Arkadaş? Yoona neden kötü hissetmişti?
"Umm... Yemekler çok güzeldi. Sen mi yaptın?"
"Ah... Şey. Evet."
"Bir ara Pembe'yi ziyarete gelirsin değil mi?"
"Garip kıyafetlere ihtiyacım var mı?"
"Oh, hayır... Taeyeon unnie'nin söylediğine göre Pembe ve Dünya çoğu konuda çok benziyor."
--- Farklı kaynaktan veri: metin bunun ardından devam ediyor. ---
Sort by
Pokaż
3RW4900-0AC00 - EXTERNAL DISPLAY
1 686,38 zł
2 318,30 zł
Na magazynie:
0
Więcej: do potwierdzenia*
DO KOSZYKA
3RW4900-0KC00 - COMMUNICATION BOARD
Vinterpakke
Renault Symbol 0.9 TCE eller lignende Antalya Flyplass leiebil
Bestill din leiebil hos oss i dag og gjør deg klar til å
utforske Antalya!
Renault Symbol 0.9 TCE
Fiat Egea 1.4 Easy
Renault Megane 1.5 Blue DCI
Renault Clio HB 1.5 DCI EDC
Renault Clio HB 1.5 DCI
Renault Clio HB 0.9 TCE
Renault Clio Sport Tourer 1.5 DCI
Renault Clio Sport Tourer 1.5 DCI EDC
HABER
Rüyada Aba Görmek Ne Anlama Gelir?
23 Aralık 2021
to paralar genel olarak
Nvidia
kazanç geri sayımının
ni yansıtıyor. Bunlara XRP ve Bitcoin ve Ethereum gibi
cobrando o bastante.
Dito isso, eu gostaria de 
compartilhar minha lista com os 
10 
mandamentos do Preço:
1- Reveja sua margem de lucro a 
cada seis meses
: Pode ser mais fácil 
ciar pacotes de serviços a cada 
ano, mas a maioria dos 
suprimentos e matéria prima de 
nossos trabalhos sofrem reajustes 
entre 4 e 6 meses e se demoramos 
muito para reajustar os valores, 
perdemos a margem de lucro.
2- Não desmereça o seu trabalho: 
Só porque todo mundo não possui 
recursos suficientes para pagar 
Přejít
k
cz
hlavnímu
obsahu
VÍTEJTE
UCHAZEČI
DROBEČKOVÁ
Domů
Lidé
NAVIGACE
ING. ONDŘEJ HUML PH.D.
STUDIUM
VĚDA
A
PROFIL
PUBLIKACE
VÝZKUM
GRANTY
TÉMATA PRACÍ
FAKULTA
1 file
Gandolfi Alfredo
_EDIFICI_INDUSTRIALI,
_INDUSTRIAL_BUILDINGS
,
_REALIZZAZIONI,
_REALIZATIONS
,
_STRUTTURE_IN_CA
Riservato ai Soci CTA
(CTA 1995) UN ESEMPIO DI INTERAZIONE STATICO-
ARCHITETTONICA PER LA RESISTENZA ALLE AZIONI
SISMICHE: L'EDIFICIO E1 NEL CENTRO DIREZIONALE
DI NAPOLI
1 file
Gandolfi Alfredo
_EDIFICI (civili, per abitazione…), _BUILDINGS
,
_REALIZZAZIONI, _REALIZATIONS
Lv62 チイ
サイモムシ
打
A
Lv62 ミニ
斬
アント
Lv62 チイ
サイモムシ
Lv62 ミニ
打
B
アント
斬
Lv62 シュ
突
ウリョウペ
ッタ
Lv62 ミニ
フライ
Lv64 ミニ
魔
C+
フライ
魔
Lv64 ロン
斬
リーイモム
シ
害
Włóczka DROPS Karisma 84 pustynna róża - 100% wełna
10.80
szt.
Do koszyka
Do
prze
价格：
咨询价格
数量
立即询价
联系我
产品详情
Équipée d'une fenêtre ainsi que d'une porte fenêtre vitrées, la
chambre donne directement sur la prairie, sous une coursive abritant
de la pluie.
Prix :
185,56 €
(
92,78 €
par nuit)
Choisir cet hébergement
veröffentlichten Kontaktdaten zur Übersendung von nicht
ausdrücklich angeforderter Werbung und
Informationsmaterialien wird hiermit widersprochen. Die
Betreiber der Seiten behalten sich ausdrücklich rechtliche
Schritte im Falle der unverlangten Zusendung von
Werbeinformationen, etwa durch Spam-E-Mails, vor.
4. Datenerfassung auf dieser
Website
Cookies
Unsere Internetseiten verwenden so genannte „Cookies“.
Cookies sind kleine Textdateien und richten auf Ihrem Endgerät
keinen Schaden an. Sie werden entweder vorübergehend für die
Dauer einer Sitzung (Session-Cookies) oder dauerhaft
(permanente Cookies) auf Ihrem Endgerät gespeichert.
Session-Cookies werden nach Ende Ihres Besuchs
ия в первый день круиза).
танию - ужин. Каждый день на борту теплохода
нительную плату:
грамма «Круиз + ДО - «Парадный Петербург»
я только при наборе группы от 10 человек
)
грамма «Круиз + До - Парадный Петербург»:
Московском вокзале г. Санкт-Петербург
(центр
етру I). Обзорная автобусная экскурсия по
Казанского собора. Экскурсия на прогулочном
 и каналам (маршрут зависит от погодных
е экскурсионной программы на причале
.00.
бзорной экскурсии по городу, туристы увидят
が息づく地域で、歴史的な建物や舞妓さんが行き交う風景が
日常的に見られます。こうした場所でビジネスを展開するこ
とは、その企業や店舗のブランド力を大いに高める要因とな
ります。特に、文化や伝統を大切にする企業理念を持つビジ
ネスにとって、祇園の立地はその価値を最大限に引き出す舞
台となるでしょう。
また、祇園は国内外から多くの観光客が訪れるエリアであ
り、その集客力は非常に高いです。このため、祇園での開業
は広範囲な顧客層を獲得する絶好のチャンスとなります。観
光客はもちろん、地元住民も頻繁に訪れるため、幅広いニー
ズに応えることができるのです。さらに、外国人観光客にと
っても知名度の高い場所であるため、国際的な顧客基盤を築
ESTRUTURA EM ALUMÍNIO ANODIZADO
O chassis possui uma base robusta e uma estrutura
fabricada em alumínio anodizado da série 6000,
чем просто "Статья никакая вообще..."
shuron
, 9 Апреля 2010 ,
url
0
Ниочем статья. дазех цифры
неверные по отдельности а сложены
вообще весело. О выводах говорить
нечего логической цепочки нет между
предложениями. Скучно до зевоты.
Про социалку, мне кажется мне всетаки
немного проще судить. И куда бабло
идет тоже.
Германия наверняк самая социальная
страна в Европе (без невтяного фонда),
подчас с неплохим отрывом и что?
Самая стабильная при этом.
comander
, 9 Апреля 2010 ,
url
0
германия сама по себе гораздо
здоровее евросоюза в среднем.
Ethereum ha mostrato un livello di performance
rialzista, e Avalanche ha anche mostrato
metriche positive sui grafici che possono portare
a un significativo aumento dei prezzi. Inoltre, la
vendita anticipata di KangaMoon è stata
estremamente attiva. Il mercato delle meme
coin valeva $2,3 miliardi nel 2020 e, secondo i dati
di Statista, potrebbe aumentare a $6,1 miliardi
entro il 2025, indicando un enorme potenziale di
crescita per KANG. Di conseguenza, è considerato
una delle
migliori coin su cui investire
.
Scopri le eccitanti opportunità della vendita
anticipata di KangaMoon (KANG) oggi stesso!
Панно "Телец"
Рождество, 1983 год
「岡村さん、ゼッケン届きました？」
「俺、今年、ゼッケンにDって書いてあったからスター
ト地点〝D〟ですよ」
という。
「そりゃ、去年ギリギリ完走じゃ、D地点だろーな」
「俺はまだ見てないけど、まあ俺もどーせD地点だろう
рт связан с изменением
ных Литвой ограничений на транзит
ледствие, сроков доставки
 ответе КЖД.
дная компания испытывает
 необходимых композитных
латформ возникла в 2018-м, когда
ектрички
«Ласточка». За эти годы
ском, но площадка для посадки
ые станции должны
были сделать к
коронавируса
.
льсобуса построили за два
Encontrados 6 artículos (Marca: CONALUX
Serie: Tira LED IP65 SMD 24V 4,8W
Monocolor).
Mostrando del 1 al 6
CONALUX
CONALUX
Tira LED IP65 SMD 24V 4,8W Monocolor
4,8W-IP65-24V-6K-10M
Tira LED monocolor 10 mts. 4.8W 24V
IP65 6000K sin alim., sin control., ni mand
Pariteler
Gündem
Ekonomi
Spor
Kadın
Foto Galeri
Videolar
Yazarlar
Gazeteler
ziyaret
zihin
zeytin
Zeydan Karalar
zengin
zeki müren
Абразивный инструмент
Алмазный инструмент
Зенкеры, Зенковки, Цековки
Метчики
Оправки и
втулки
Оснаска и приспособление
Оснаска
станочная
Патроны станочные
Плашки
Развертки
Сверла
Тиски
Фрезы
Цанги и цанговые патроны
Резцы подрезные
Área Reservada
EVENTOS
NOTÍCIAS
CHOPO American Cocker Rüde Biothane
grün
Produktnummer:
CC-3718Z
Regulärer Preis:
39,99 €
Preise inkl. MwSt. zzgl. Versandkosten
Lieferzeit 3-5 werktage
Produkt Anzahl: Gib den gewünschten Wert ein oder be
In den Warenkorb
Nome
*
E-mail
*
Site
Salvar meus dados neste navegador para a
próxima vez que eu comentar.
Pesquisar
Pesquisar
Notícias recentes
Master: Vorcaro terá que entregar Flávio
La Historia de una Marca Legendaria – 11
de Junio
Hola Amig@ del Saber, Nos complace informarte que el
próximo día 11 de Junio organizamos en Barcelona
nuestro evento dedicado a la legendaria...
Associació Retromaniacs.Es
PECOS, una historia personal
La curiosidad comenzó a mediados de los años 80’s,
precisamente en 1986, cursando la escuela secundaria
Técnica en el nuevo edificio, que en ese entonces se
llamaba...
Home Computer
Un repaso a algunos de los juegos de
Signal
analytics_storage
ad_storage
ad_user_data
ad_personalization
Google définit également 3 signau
"Eğer sorun olmazsa... İsterim. Yani bu harika bir şey olur."
"Ama... Birinin gelip bizi kurtarması gerek. Sizin teknoloji çok gelişmiş değil ve benim yapabildiğim tek şey... Vurup, kırmak."
"Vurup, kırmak?"
"Bizde herkesin güçlü olduğu bir şey vardır. Tae unnie sizin bunlara 'özel güç' dediğinizi ve gerçekten var olmadığını düşündüğünü söyledi. Tae unnie çok zekidir mesela. Çok güzel arabalar yapıyor. Sooyoung ise çok hızlıdır ama biraz tembel. Kraliçe herkesin duygularını anlayabiliyor. Ben... Ben güçlüyüm."
"Güçlü?"
"Hmm... Bak şimdi." Yoona oturduğu yerden kalkıp mutfakta gördüğü buzdolabına ilerledi. "Bunu kaç kişi kaldırabilir?"
"İki erkek belki?"
"Hehehehe" Yoona buzdolabını biraz çektikten sonra hafiften kaldırıp yan çevirdi ve tek eliyle onu havaya kaldırdı.
Ve Kwon Yuri onun uzaylı olmasından, kolunda pembe bir şeyin parlamasından daha garip bir şeyi ilk defa görüyordu. Bu kız çok inceydi!
"Seni de kaldırabilirim. Eğlenceli olur." Tabii ki de Yuri'yi kaldırabilirdi.
Ve yapmıştı da.
Onu kucağına almış ve evin içinde koşmaya başlamıştı.